--- Reading text Enclosed Below ---

With Faultline set to moderate a panel session at next week’s Streaming Media East conference in Boston, we couldn’t resist penning a warm-up for those not attending in-person.
The Streaming Media East session in question is called ‘Delivering Reliable Live Streams at Scale’ – a title so vague that we virtually have free rein on discussion topics.
But we like a challenge, and that’s exactly what we’ve got – as we prepare to sit down on stage with three companies that have never once featured on the pages of Faultline.
These are Bulldog Digital Media (BDM), StackPath, and LiveX. Individually, the three company representatives might be willing to share success stories and warnings to heed from the past two and a half years of doing business during a pandemic.
Collectively, BDM, StackPath and LiveX have the ingredients for a broad-reaching discussion over 45 minutes or so within The Westin Copley Place.
One initial bone of contention is that, on paper, BDM and LiveX appear to be direct competitors. It isn’t often rivals agree to sit down on stage with one another (trust us, we’ve tried), so this could throw up some juicy results, but could just as easily be brushed aside.
Both BDM and LiveX are on the studio side of the live streaming coin, creating, producing and distributing live streams across platforms. BDM has a penchant for interactive experiences that transform viewers into participants, while LiveX boasts its own private 4K broadcast streaming studio located in New York City.

--- End of Enclosed Reading text ---

# [Problem to solve]
Pick up the Streaming Media East panel preview after its last sentence and continue writing it.

--- Records provided Enclosed Below ---

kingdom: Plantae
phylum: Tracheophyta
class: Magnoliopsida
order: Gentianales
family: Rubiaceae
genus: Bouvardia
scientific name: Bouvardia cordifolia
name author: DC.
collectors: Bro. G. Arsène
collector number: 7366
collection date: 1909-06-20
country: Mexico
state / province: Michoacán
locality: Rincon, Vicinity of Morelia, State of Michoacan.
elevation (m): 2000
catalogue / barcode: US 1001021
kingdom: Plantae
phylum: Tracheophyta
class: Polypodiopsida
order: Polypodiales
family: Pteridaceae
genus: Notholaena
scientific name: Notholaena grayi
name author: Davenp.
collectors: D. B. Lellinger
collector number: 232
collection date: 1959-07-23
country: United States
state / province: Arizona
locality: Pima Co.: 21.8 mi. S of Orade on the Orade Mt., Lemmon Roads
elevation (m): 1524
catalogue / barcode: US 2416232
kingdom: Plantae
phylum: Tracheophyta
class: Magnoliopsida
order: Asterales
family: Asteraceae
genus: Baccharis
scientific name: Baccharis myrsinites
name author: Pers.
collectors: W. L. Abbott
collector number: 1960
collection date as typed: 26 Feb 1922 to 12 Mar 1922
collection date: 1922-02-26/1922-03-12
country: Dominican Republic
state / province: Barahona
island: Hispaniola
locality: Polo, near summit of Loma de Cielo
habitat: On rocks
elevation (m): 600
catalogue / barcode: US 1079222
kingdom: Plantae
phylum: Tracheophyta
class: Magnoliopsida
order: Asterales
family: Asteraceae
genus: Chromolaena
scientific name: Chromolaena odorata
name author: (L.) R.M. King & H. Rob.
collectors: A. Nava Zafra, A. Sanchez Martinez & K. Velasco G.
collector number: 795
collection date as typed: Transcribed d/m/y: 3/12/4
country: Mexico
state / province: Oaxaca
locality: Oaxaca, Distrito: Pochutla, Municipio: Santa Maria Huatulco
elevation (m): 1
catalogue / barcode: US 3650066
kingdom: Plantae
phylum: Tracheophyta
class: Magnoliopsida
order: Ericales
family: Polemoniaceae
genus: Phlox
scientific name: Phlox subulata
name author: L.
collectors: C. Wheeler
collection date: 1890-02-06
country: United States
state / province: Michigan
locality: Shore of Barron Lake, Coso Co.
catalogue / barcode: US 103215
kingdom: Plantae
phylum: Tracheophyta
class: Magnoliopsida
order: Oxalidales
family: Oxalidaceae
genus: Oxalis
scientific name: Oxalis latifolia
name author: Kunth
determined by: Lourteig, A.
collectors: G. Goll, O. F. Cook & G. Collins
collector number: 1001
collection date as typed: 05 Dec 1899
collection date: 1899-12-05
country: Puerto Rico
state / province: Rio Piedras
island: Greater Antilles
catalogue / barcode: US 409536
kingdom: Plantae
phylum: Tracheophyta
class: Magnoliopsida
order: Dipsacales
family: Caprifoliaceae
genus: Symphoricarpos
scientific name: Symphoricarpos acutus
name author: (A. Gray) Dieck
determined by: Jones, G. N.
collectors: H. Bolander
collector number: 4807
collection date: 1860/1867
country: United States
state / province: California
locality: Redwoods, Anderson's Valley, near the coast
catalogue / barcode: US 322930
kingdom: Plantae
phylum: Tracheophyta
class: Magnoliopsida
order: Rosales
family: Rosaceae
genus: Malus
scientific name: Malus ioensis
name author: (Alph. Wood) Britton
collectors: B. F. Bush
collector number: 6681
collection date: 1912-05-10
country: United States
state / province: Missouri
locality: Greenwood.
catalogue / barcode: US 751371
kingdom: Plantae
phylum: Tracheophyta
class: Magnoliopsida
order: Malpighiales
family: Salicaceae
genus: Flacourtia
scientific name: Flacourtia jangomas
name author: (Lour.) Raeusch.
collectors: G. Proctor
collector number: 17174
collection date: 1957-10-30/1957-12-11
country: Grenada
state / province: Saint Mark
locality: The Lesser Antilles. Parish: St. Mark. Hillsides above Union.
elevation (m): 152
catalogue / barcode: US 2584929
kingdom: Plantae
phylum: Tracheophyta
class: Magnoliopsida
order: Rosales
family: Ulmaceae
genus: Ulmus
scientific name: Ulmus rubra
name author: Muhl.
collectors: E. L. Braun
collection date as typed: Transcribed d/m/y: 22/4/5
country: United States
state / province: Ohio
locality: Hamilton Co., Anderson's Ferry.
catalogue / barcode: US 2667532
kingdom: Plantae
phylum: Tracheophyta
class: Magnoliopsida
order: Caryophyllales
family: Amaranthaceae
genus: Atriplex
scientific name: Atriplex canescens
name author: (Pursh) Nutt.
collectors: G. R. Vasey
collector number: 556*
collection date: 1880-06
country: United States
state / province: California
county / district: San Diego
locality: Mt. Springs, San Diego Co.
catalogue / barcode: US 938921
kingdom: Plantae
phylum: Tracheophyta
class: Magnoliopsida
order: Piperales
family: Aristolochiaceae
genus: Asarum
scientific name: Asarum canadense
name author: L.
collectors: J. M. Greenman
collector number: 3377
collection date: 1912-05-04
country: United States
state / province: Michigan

--- End of Enclosed Records provided ---

# [Response to this exercise]
LiveX looks a little different, as the company also provides bonded cellular encoding, satellite downlink and fiber optic video circuits via the LiveX Studio’s Master Control Room.
As production specialists, BDM and LiveX will have been thrust hard and fast into embracing remote production virtually overnight, as the first wave of lockdowns were swept in.
We will endeavor to uncover which technologies were incorporated by each company to survive this dramatic change in doing business, and whether the respective executives see a future in hybrid production, or if the in-person production experience is invaluable?
We may have to interrupt the production party at points, so as not to leave StackPath feeling left out. StackPath takes us into cloud computing, as a provider of edge network locations around the world to bring content and data closer to end users.
Specifically, StackPath places its locations in densely populated markets, condensing dozens of locations at a time within a city’s borders, so that applications and data is ultimately delivered to destinations faster.
Edge computing platforms have liberated the limitations of centralized cloud workloads, to an extent. The maturation of virtualization and containerization within cloud architecture has come on leaps and bounds, yet StackPath’s argument is that the cloud isn’t enough. Traditional cloud providers build server farm empires in rural areas, which isn’t ideal for the most intensive applications, such as online multiplayer gaming.
Latency-sensitive applications are therefore being run on containers and virtual machines on edge devices such as servers, or other computing nodes, to reduce the physical distance between packets.
Here, edge computing processes data at the interface between an end user’s device and the rest of the network by using infrastructure for computation and data storage distributed in or adjacent to these metro areas, where the majority of a streaming content provider’s user base will be located.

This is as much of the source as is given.